The Court of Appeal has just decided an important case balancing the competing public interests of press freedom versus medical confidentiality. A healthcare worker ("H") was diagnosed HIV positive. He resigned from his practice and notified the relevant local authority.
The authority requested details of the patients whom H had treated to evaluate whether they were at risk and should be notified.
H did not believe that his former patients were at sufficient risk to justify this procedure. H, therefore, commenced proceedings seeking a declaration that he need not disclose the confidential patient details and that his own identity should remain confidential.
A master ordered that the parties’ identities should not be disclosed pending the full trial.

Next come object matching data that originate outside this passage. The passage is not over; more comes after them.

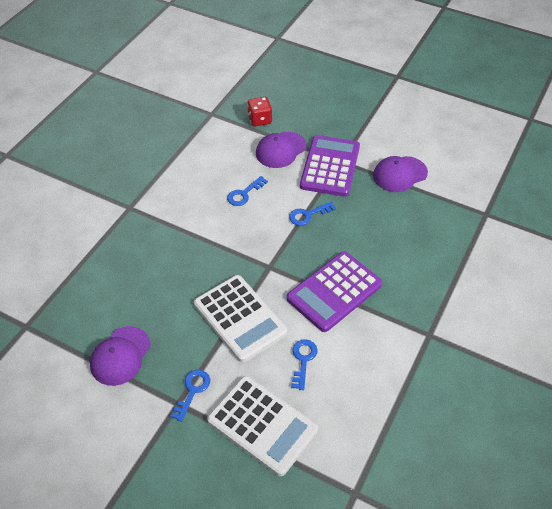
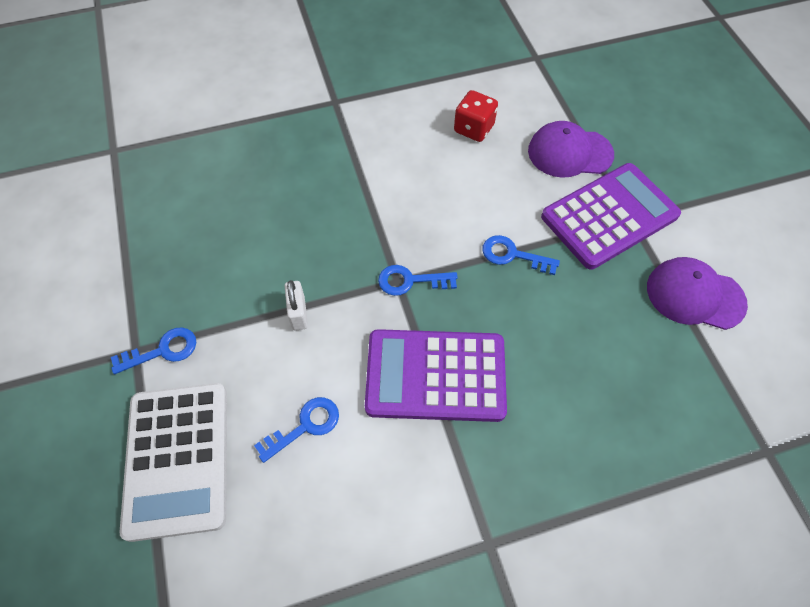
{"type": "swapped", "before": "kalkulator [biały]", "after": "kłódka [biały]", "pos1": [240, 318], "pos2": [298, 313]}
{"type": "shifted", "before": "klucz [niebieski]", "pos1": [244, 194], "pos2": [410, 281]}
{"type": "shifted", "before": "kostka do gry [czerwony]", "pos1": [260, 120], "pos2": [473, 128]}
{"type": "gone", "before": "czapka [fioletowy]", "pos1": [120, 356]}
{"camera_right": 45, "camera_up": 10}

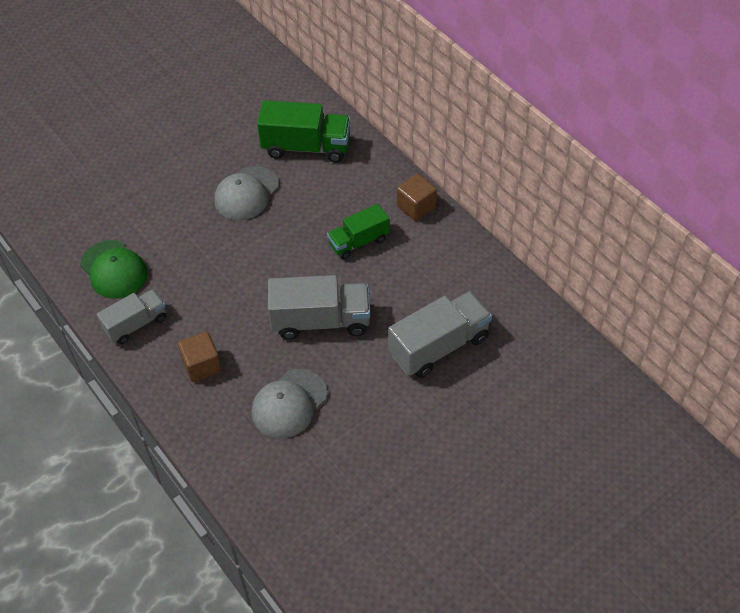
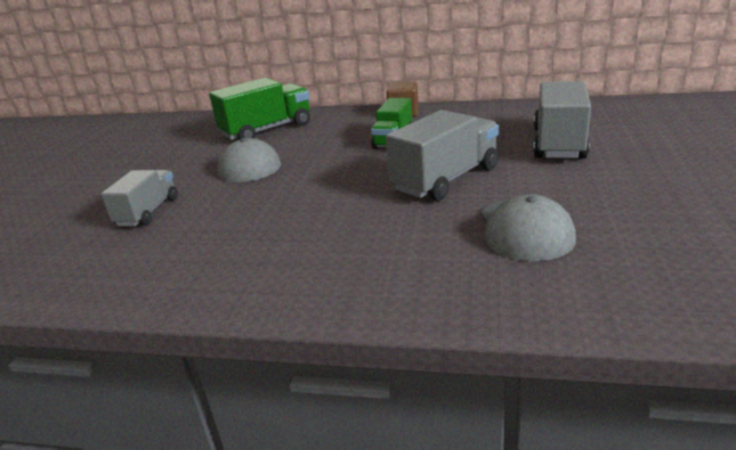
{"type": "shifted", "before": "ciężarówka [szary]", "pos1": [136, 324], "pos2": [148, 212]}
{"type": "gone", "before": "czapka [zielony]", "pos1": [114, 269]}
{"type": "gone", "before": "sześcian [brązowy]", "pos1": [202, 365]}
{"camera_right": -40, "camera_up": -25}

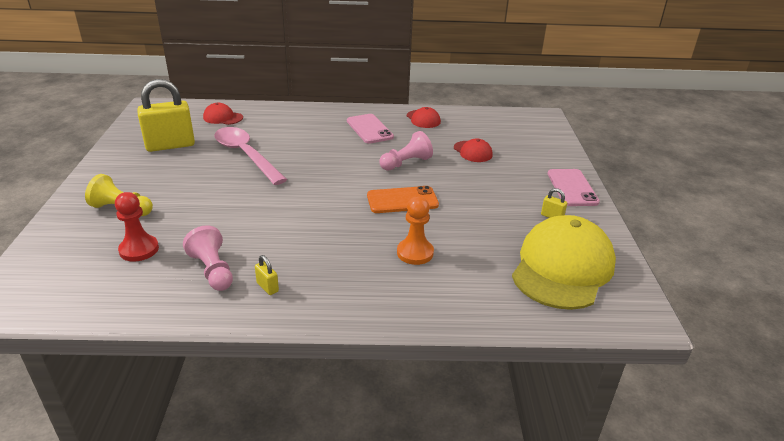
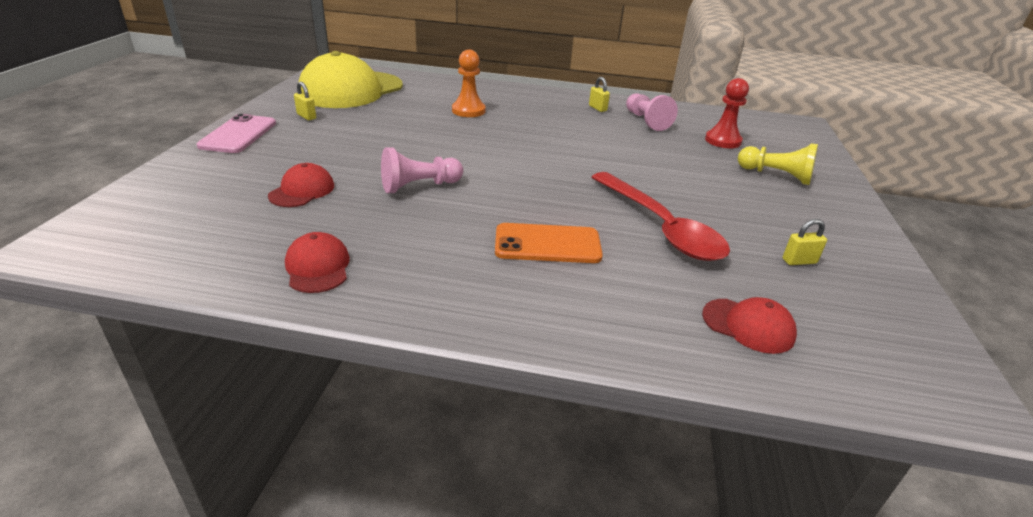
{"type": "rotated", "before": "czapka [czerwony]", "pos1": [473, 152], "pos2": [302, 190], "turn": 45}
{"type": "shifted", "before": "telefon [pomarańczowy]", "pos1": [402, 200], "pos2": [547, 244]}
{"type": "repainted", "before": "łyżka [różowy]", "after": "łyżka [czerwony]", "pos1": [245, 155], "pos2": [661, 227]}
{"type": "scaled", "before": "kłódka [żółty]", "pos1": [170, 145], "pos2": [799, 261], "scale": 0.41}
{"type": "gone", "before": "telefon [różowy]", "pos1": [369, 129]}
{"camera_right": -170, "camera_up": 0}

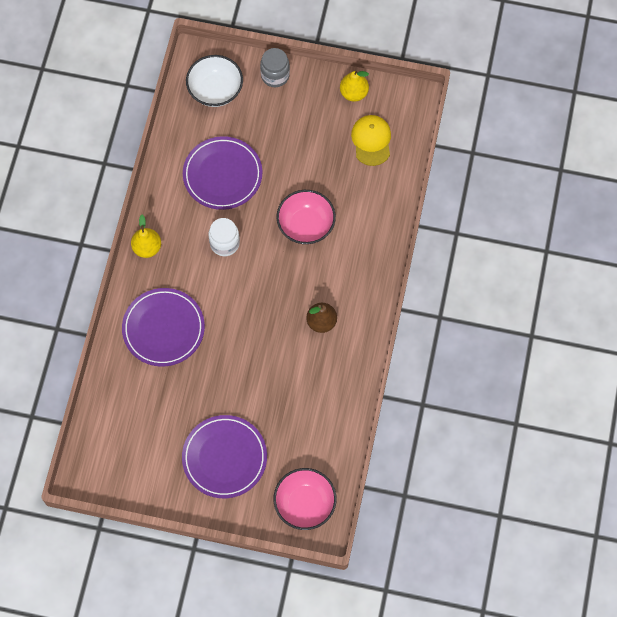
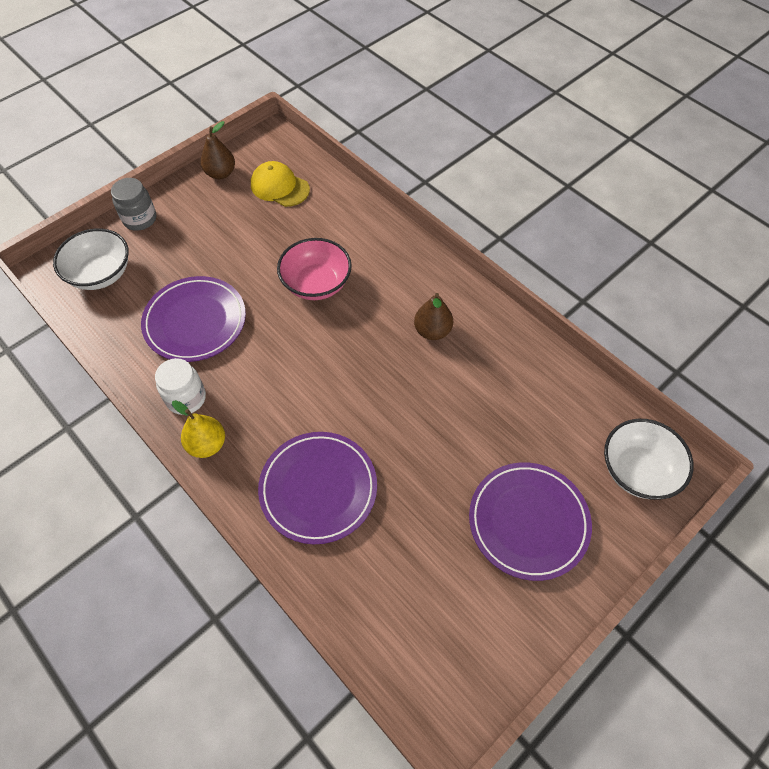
{"type": "shifted", "before": "słoik [biały]", "pos1": [224, 243], "pos2": [186, 398]}
{"type": "repainted", "before": "gruszka [żółty]", "after": "gruszka [brązowy]", "pos1": [353, 93], "pos2": [220, 173]}
{"type": "repainted", "before": "miska [różowy]", "after": "miska [biały]", "pos1": [305, 504], "pos2": [637, 470]}
{"camera_right": -55, "camera_up": -10}

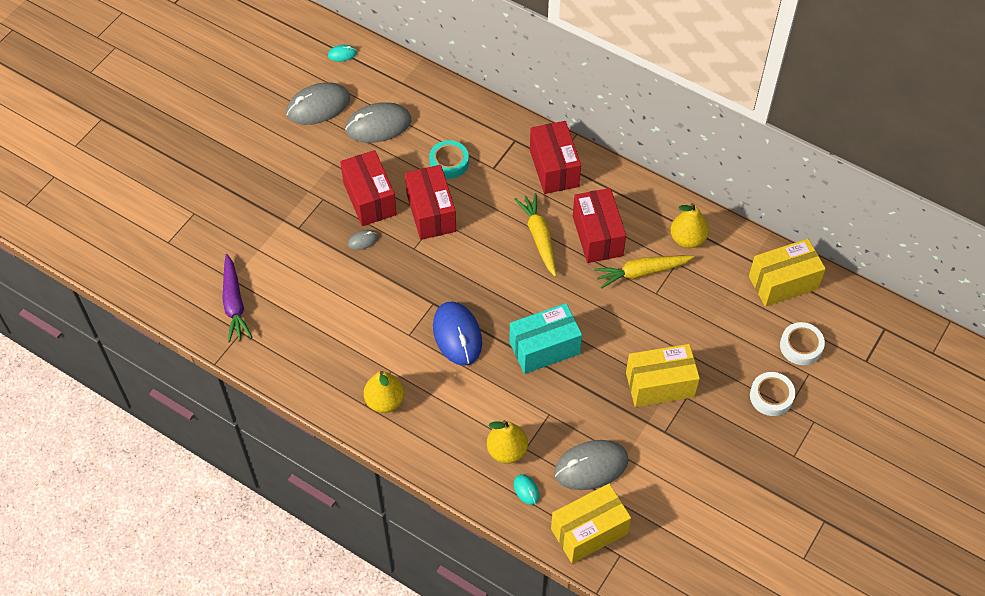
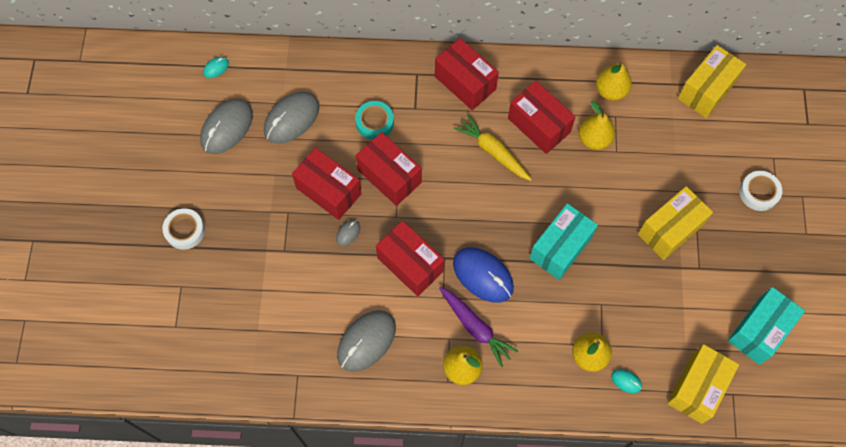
{"type": "shifted", "before": "taśma klejąca [biały]", "pos1": [801, 346], "pos2": [185, 230]}
{"type": "shifted", "before": "myszka [szary]", "pos1": [591, 466], "pos2": [366, 341]}
{"type": "new", "after": "pudełko [czerwony]", "pos2": [410, 264]}
{"type": "shifted", "before": "marchewka [fioletowy]", "pos1": [234, 303], "pos2": [475, 327]}
{"type": "swapped", "before": "marchewka [żółty]", "after": "gruszka [żółty]", "pos1": [641, 272], "pos2": [594, 139]}
{"type": "new", "after": "pudełko [turkusowy]", "pos2": [759, 331]}
{"camera_right": -30, "camera_up": 10}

The Mail on Sunday heard about H’s action and wrote an article: "Judge’s gag over Aids threat to patients." H then obtained a gagging order against the newspaper restraining it from soliciting or publishing any information which could identify H or his patients. The newspaper succeeded in varying the order on public interest grounds. The newspaper was allowed to identify the authority and publish information that many months had elapsed since H was diagnosed and that the authority’s evaluation was unlikely to take place for a long time, if at all.
He appealed. The Court of Appeal ruled, in order to avoid pre-empting determination of the issues in H’s first action and widespread public alarm, that H and the authority should not be identified. However, acknowledging the importance of restraining free speech only where absolutely necessary, the embargo on not disclosing that H was a dentist and the prohibition on the newspaper from soliciting information were lifted.
The court also held that H should make patient records available, as the authority reasonably required for its evaluation, but only on the basis that they were not disclosed or acted upon without H or the court’s permission.